I think that’s the most fun I’ve ever had whilst cornering: at the front, going full-f*&king-gas, with no chance whatsoever of a good result for myself, safe in the knowledge that I had two of the best sprinters in the race on my wheel, and that they were both my teammates. Never mind that the next best sprinter in the race, Chuck Hutcheson (McGuire) was tagging along — if he had looked fresh enough, I would have chopped him when I pulled off.

I dropped off the Staz/Bassetti duo a little earlier than I’d hoped, a bit before the final corner on the course, just as we caught the dangling duo. Staz took over from there and delivered The Bassetti Hound to a solid victory with a clean set of wheels.

(Photo Credit: Alex Chiu)

And he’s got a pretty solid victory salute. I’m glad he won instead of Stastny, because that guy hasn’t quite gotten the victory salute thing down yet.


Don’t worry, we’ll work on that one at team camp this month, Staz.

After the race, we all headed to a team BBQ hosted by Lorry Huffman, the wonderful mom of my teammate Evan. It was pretty awesome because it involved about two different meat entrees and some Lagunitas IPA. Thanks, Lorry!

Racing season has begun, and with it comes blogging season. I’m pretty stoked about the whole gig, so I’ll see y’all at the Cherry Pie Crit this Sunday afternoon. Until then, may your mullet vectors always be horizontal!

10 Responses to Cal Aggie Crit: Not Even Max Jenkins Pro Bike Racer Could Make a Break Stick

  1. hey strawberry shortcake, i have to admit, “bassetti hound” is well played.

  2. That was a great writeup. I want to upgrade to a 2, just for the possibility of a blog mention :-)

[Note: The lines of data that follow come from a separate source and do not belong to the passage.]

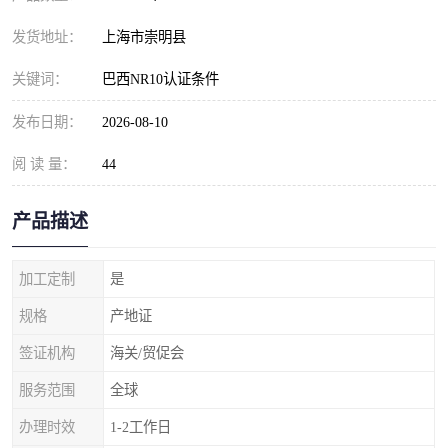
发货地址：
上海市崇明县
关键词：
巴西NR10认证条件
发布日期：
2026-08-10
阅 读 量：
44
产品描述
加工定制
是
规格
产地证
签证机构
海关/贸促会
服务范围
全球
办理时效
1-2工作日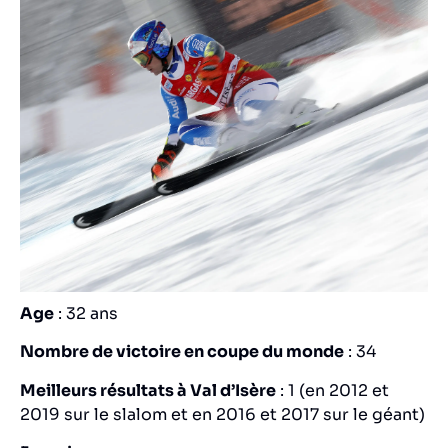
Age
: 32 ans
Nombre de victoire en coupe du monde
: 34
Meilleurs résultats à Val d’Isère
: 1 (en 2012 et
2019 sur le slalom et en 2016 et 2017 sur le géant)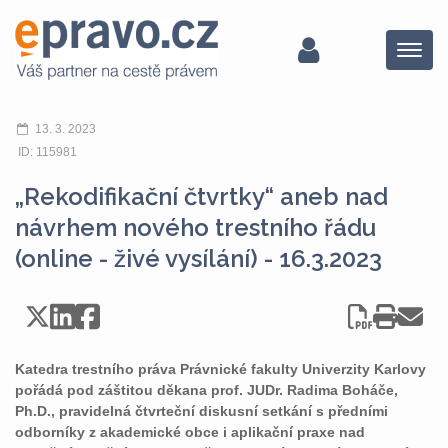
Menu
13. 3. 2023
ID: 115981
„Rekodifikační čtvrtky“ aneb nad
návrhem nového trestního řádu
(online - živé vysílání) - 16.3.2023
Katedra trestního práva Právnické fakulty Univerzity Karlovy
pořádá pod záštitou děkana prof. JUDr. Radima Boháče,
Ph.D., pravidelná čtvrteční diskusní setkání s předními
odborníky z akademické obce i aplikační praxe nad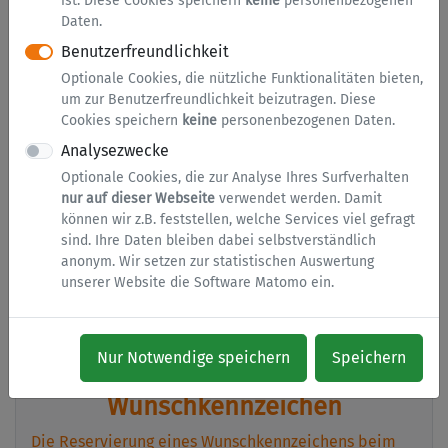
ist. Diese Cookies speichern
keine
personenbezogenen
Daten.
Benutzerfreundlichkeit
Radverkehrsnetz NRW
Optionale Cookies, die nützliche Funktionalitäten bieten,
Wunschkennzeichen
um zur Benutzerfreundlichkeit beizutragen. Diese
MobiTicket online beantragen
Cookies speichern
keine
personenbezogenen Daten.
Parkausweis für Schwerbehinderte
Analysezwecke
Abstellerlaubnis Container
NEU
Optionale Cookies, die zur Analyse Ihres Surfverhalten
nur auf dieser Webseite
verwendet werden. Damit
können wir z.B. feststellen, welche Services viel gefragt
MobiTicket online beantragen
sind. Ihre Daten bleiben dabei selbstverständlich
anonym. Wir setzen zur statistischen Auswertung
MobiTicket - das Sozialticket für den Kreis Soest. Auf
unserer Website die Software Matomo ein.
der Seite der RLG kann dieses online beantragt
werden.
Nur Notwendige speichern
Speichern
Wunschkennzeichen
Die Reservierung eines Wunschkennzeichens beim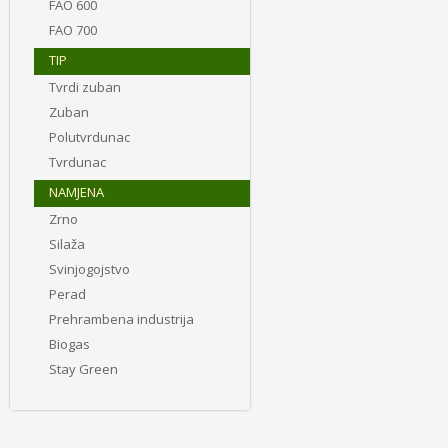
FAO 600
FAO 700
TIP
Tvrdi zuban
Zuban
Polutvrdunac
Tvrdunac
NAMJENA
Zrno
Silaža
Svinjogojstvo
Perad
Prehrambena industrija
Biogas
Stay Green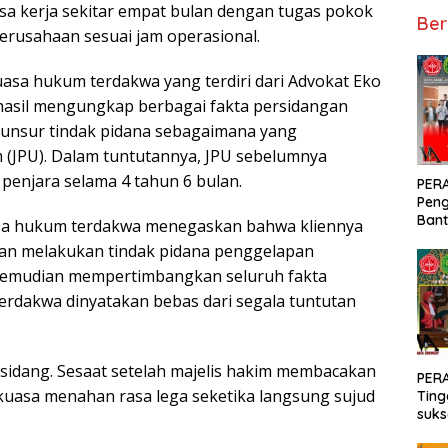
sa kerja sekitar empat bulan dengan tugas pokok
Ber
rusahaan sesuai jam operasional.
uasa hukum terdakwa yang terdiri dari Advokat Eko
erhasil mengungkap berbagai fakta persidangan
 unsur tindak pidana sebagaimana yang
(JPU). Dalam tuntutannya, JPU sebelumnya
 penjara selama 4 tahun 6 bulan.
PERA
Peng
Bant
sa hukum terdakwa menegaskan bahwa kliennya
Pen
nkan melakukan tindak pidana penggelapan
/ Ja
PER
kemudian mempertimbangkan seluruh fakta
rdakwa dinyatakan bebas dari segala tuntutan
idang. Sesaat setelah majelis hakim membacakan
PERA
kuasa menahan rasa lega seketika langsung sujud
Ting
suks
sakr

  3. Two words: Super Bowl. Its a national holiday and what makes Cherry Pie promoters think they can stomp on it? Might as well do it on Xmas morning. Got people to see and a couple of beers to drink.

    Have fun though Rand.

  4. “Until then, may your mullet vectors always be horizontal!”
    One for the ages….

  5. The victory salute has to reflect the race won. His salute looks like he just finished off the last 200m of Milan San Remo. C’mon, it’s 60 min at Land Park in Sact CA. Get a grip.
    Is the Super Bowl this weekend? Hmmm… might have to fore-go this Cherry Pie you speak of.

    • Couldawouldashoulda

      And what exactly does a victory salute on par with the glory of winning Cal Aggie look like? Rolling your eyes in annoyance? Shrugging your shoulders and putting your hands up to say, “Well, somebody had to win.”

      @Rand, thanks for the water bottles. I’ll be sure to run next you and dump them over your head like you’re Contador on the Alp’. Just don’t punch me in the face, like you’re Contador on the Alp’.

  6. Not writing a PhD thesis

    For the “frequency of attacks” graph, one only need add a steadily decreasing response variable with an inverse time constant of hydrogen * π, change the units to LIPA-Hertz, then, Bob’s-your-Uncle, it’s an empirical correlation function between vicious heckles and the rate of consumption of beer.

    *LIPA – Lagunitas Indian Pale Ale…it is unwise to increase ones LIPA-Hertz above 1.

  7. ONe time you should just ride the sprinters off your wheel. THat would be cool.
    We are riding down to fremont on Sunday if you wanna join.